[Items listed in a dataset]
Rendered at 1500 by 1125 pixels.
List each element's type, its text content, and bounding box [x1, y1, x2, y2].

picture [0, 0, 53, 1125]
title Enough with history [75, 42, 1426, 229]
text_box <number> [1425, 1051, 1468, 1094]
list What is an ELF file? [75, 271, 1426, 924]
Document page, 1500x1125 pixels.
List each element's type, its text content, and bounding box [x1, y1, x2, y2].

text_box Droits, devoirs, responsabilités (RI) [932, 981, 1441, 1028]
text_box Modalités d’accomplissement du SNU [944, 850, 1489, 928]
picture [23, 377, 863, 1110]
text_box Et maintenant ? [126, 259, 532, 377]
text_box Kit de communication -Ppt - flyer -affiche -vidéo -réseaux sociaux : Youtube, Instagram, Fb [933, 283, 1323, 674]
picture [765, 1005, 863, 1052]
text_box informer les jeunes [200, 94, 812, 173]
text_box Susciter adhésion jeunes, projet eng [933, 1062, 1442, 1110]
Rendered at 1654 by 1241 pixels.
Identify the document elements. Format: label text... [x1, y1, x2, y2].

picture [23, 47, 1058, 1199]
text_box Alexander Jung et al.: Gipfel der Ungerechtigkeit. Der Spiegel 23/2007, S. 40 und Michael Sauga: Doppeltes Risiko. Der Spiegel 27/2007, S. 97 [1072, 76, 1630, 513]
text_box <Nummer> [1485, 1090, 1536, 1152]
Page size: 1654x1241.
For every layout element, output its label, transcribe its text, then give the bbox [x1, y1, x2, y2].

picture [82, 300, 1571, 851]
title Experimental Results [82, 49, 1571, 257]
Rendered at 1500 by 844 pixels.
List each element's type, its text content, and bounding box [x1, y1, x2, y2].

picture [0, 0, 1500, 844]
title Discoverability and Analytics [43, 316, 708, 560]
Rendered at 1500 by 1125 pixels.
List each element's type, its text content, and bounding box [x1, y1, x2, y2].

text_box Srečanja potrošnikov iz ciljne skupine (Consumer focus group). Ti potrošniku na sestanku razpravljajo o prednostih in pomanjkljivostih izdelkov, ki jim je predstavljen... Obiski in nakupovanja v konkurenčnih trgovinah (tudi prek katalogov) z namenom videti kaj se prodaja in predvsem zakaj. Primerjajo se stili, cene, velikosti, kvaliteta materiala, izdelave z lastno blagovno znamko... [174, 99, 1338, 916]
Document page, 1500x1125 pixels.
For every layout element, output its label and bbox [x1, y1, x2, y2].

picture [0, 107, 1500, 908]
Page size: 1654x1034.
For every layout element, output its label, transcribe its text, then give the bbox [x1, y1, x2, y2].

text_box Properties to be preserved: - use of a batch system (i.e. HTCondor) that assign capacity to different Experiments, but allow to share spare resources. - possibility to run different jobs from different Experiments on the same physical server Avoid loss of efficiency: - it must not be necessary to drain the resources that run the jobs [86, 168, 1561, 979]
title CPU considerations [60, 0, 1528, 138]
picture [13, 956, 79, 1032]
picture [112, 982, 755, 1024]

● **Task brief**: Copy all of the data above word for word, with no changes.

● **Solution to this problem**:
Rendered at 1500 by 1125 pixels.
List each element's type, its text content, and bounding box [x1, y1, x2, y2].

picture [0, 0, 53, 1125]
title Enough with history [75, 42, 1426, 229]
text_box <number> [1425, 1051, 1468, 1094]
list What is an ELF file? [75, 271, 1426, 924]
Document page, 1500x1125 pixels.
List each element's type, its text content, and bounding box [x1, y1, x2, y2].

text_box Droits, devoirs, responsabilités (RI) [932, 981, 1441, 1028]
text_box Modalités d’accomplissement du SNU [944, 850, 1489, 928]
picture [23, 377, 863, 1110]
text_box Et maintenant ? [126, 259, 532, 377]
text_box Kit de communication -Ppt - flyer -affiche -vidéo -réseaux sociaux : Youtube, Instagram, Fb [933, 283, 1323, 674]
picture [765, 1005, 863, 1052]
text_box informer les jeunes [200, 94, 812, 173]
text_box Susciter adhésion jeunes, projet eng [933, 1062, 1442, 1110]
Rendered at 1654 by 1241 pixels.
Identify the document elements. Format: label text... [x1, y1, x2, y2].

picture [23, 47, 1058, 1199]
text_box Alexander Jung et al.: Gipfel der Ungerechtigkeit. Der Spiegel 23/2007, S. 40 und Michael Sauga: Doppeltes Risiko. Der Spiegel 27/2007, S. 97 [1072, 76, 1630, 513]
text_box <Nummer> [1485, 1090, 1536, 1152]
Page size: 1654x1241.
For every layout element, output its label, transcribe its text, then give the bbox [x1, y1, x2, y2].

picture [82, 300, 1571, 851]
title Experimental Results [82, 49, 1571, 257]
Rendered at 1500 by 844 pixels.
List each element's type, its text content, and bounding box [x1, y1, x2, y2].

picture [0, 0, 1500, 844]
title Discoverability and Analytics [43, 316, 708, 560]
Rendered at 1500 by 1125 pixels.
List each element's type, its text content, and bounding box [x1, y1, x2, y2].

text_box Srečanja potrošnikov iz ciljne skupine (Consumer focus group). Ti potrošniku na sestanku razpravljajo o prednostih in pomanjkljivostih izdelkov, ki jim je predstavljen... Obiski in nakupovanja v konkurenčnih trgovinah (tudi prek katalogov) z namenom videti kaj se prodaja in predvsem zakaj. Primerjajo se stili, cene, velikosti, kvaliteta materiala, izdelave z lastno blagovno znamko... [174, 99, 1338, 916]
Document page, 1500x1125 pixels.
For every layout element, output its label and bbox [x1, y1, x2, y2].

picture [0, 107, 1500, 908]
Page size: 1654x1034.
For every layout element, output its label, transcribe its text, then give the bbox [x1, y1, x2, y2].

text_box Properties to be preserved: - use of a batch system (i.e. HTCondor) that assign capacity to different Experiments, but allow to share spare resources. - possibility to run different jobs from different Experiments on the same physical server Avoid loss of efficiency: - it must not be necessary to drain the resources that run the jobs [86, 168, 1561, 979]
title CPU considerations [60, 0, 1528, 138]
picture [13, 956, 79, 1032]
picture [112, 982, 755, 1024]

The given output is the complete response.